YEMEN – Siti

Fig. 1 – Un’abitazione dell’Età del Bronzo dopo lo scavo
del 1984 in un sito del Wādī Yanā‘im
(al-A‘rūsh, Khawlān al-Tiyāl).

Già nel 1981, l’anno seguente alla fondazione della Missione, durante una ricognizione nel Khawlān at-Tiyāl, la Missione italiana ebbe la fortuna di imbattersi, nel Wādī Yanā‘im, in un sito con resti di case circolari (Fig. 1), ceramica e industria litica che non dimostravano alcun confronto con le antichità di periodo sudarabico. Era questo il primo insediamento dell’età del Bronzo mai rinvenuto nello Yemen (Fig. 2). Nella zona, chiamata al-A‘rush, la Missione ne scoprì poi (campagne 1983, 1984, 1985) molti altri e, grazie ad alcuni scavi e all’intervento di specialisti di discipline affini all’archeologia, si poté avere un quadro abbastanza esaustivo di quella nuova cultura, che dimostrava nelle ceramiche e nei bronzi chiari legami con le omonime culture del Nord (Palestina, Siria). La scoperta dell’età del Bronzo dello Yemen destò notevole scalpore nella comunità scientifica internazionale, sia perché identificava per la prima volta le popolazioni che avevano preceduto i Sabei, sia perché riportava l’Arabia meridionale in un contesto culturale comune con le regioni settentrionali della Fertile Mezzaluna. Fu quella scoperta che innescò le varie e numerose indagini (americane, tedesche, yemenite) che ne seguirono sull’età del Bronzo nello Yemen.

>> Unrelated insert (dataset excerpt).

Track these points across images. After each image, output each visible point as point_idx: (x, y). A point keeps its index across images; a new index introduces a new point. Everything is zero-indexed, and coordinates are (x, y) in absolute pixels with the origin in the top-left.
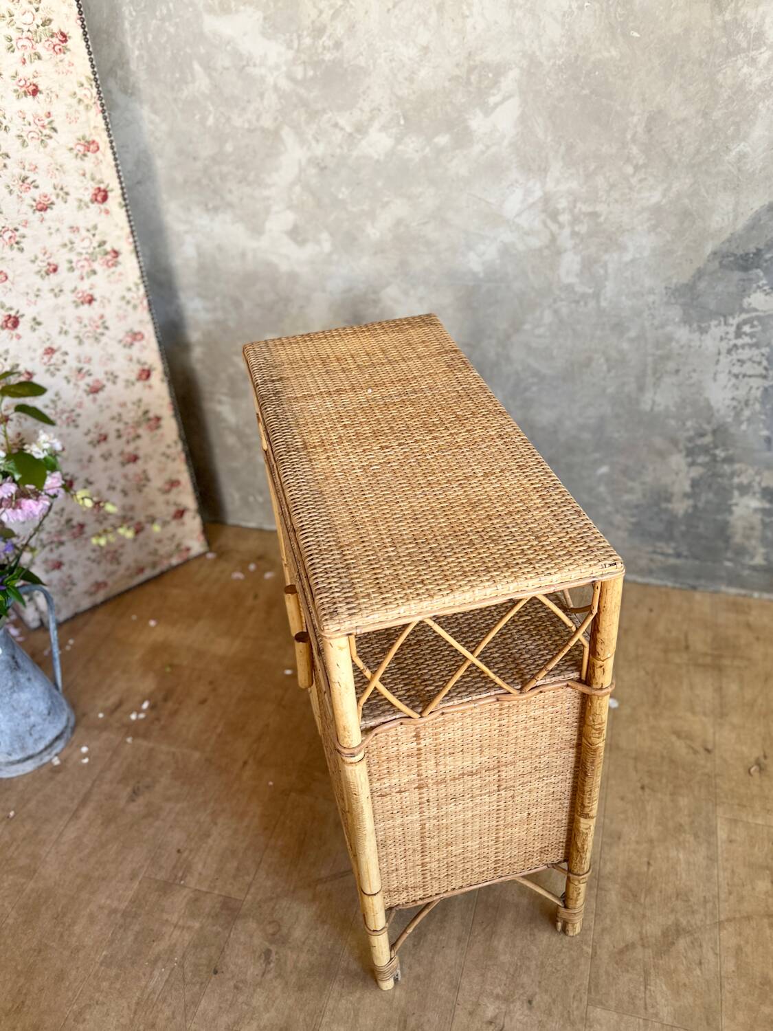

Fig. 2 – Ricostruzione di un villaggio dell’Età del Bronzo del Khawlān al-Tiyāl.
Fig. 3 – Strumenti del Neolitico rinvenuti nei siti dell’altopiano e nel deserto del Ramlat al-Sabʻatayn.
Fig. 4 – Ricognizione nei siti neolitici nel deserto
del Ramlat a-Sabʻatayn (1985).

Nel frattempo (1981, 1983), le esplorazioni avevano rivelato anche l’esistenza di numerosi giacimenti archeologici pre-ceramici, ascrivibili sia al Neolitico che al Paleolitico (Fig. 3), sia nell’altopiano (al-A‘rush, al-Hadā, Wādī ath-Thayyilah, Jabal Qutrān), sia nella Tihāmah (al-Shūmah), sia nel deserto del Ramlat as-Sab‘atayn (Fig. 4). Le culture antiche dello Yemen, quindi, aumentavano in antichità e in quantità. L’Organizzazione Generale delle Antichità, Manostritti e Musei, che allora era relativamente giovane e non sufficientemente adeguata a gestire il proprio patrimonio archeologico, chiese l’assistenza italiana per la creazione di nuovi quadri specializzati. Fu così che, nel 1983, la Missione divenne l’organo esecutivo, per conto dell’Istituto per il Medio ed Estremo Oriente (IsMEO) di Roma, presieduto dal prof. Gherardo Gnoli, di un programma di formazione archeologica nello Yemen finanziato dalla Direzione Generale per la Cooperazione allo Sviluppo del Ministero degli Affari Esteri. Il lavoro di cooperazione proseguì senza soste fino al 1987 e poi, con due altre convenzioni, dal 1989 al 1992.

All’impegno della ricerca, quindi, si aggiunse per noi il compito della formazione. Questo però non fece che aumentare l’entusiasmo nel nostro lavoro. La collaborazione con gli amici yemeniti divenne ancor più franca e fraterna. Le scoperte continuarono ad arrivare, corroborate dal duplice valore dell’apporto scientifico e del contributo didattico.